My husband is a doctor, I worked for him do the insurance billing. I know quite a bit about how Medicare works.
In his practice, we learned that Medicare Advantage was a nightmare. I could spend hours and days trying to collect payment for his patients. When they did pay it was such a small amount, I was forced to bill the patient for the balance.
Medicare Advantage then required doctors to be in their system to collect anything.
We decided to stop accepting patients with Medicare Advantage.
My husband retired at age 78. While he worked we both had Aetna primary and he had Medicare as secondary. After retirement, Medicare became primary.
We both learned early on that his patients who had straight Medicare with AARP (United Healthcare), paid the most. So when he retired, we used AARP as our secondary.

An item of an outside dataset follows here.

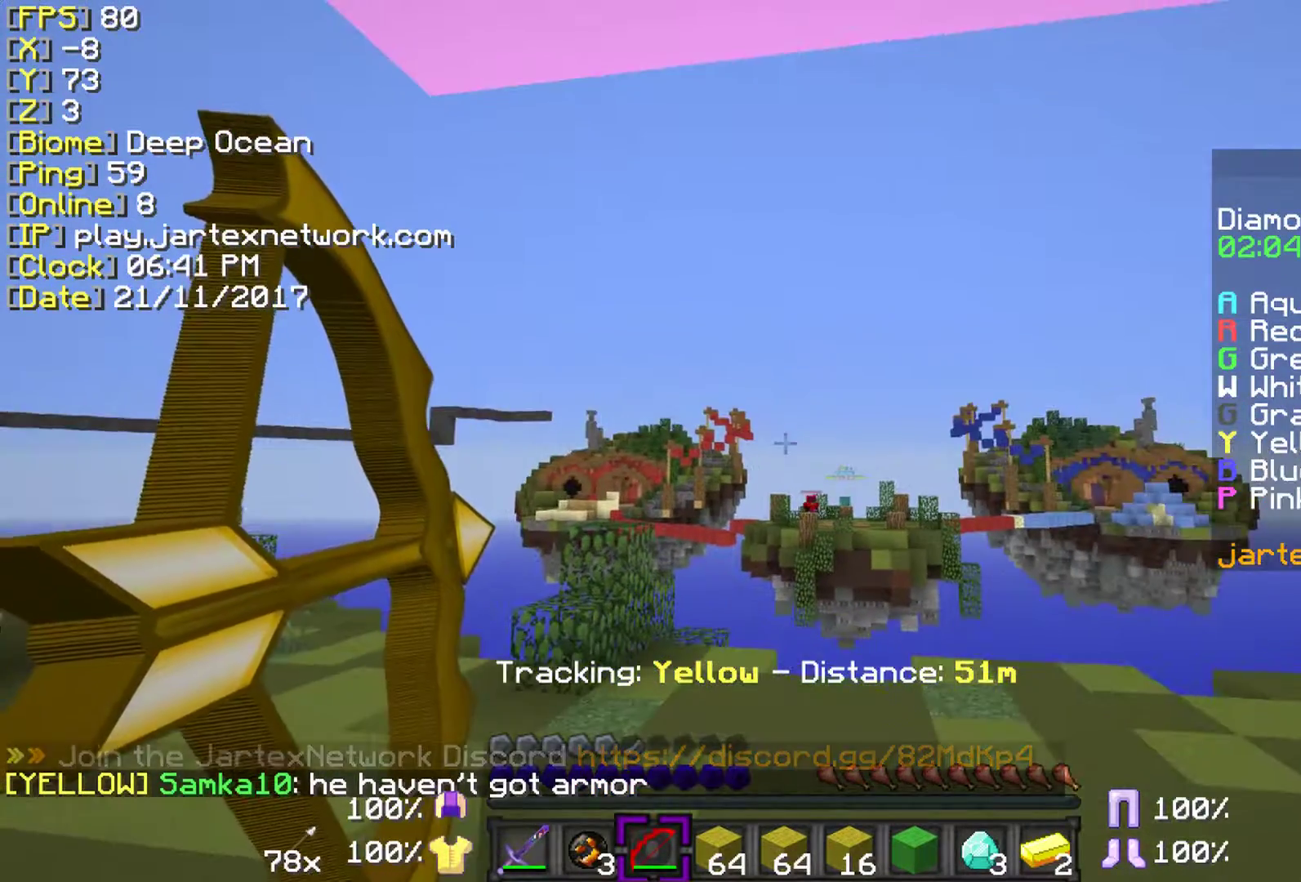
{"keys": [], "mouse": ["right"], "events": []}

Once I reached 65 I did the same. Both of us have been covered for everything. My husband has multiple health problems. Had two stents put in at age 74 when Medicare was secondary (he was still working full time). I could write pages about problems he's had over the years.
When we moved to Florida (Sarasota) seven years ago, he has had so many ER runs due to bleeding (on blood thinners because of the stents), he was seen in the ER and released when they got the bleeding under control. No charges at all. He was not admitted.
He called 911 last year because of dizziness and got nervous. I was not happy but wasn't sure what was wrong. Taken by ambulance to ER, they ran a dozen tests and couldn't find anything wrong. They held him overnight in the ER. Never paid a penney.
Last year, I got a sudden, severe headache and thought I was having a stroke. I told my husband to get me to the ER and he drove me there. I had a battery of tests and was kept in the ER overnight. They couldn't find a cause. Didn't have to pay a penney.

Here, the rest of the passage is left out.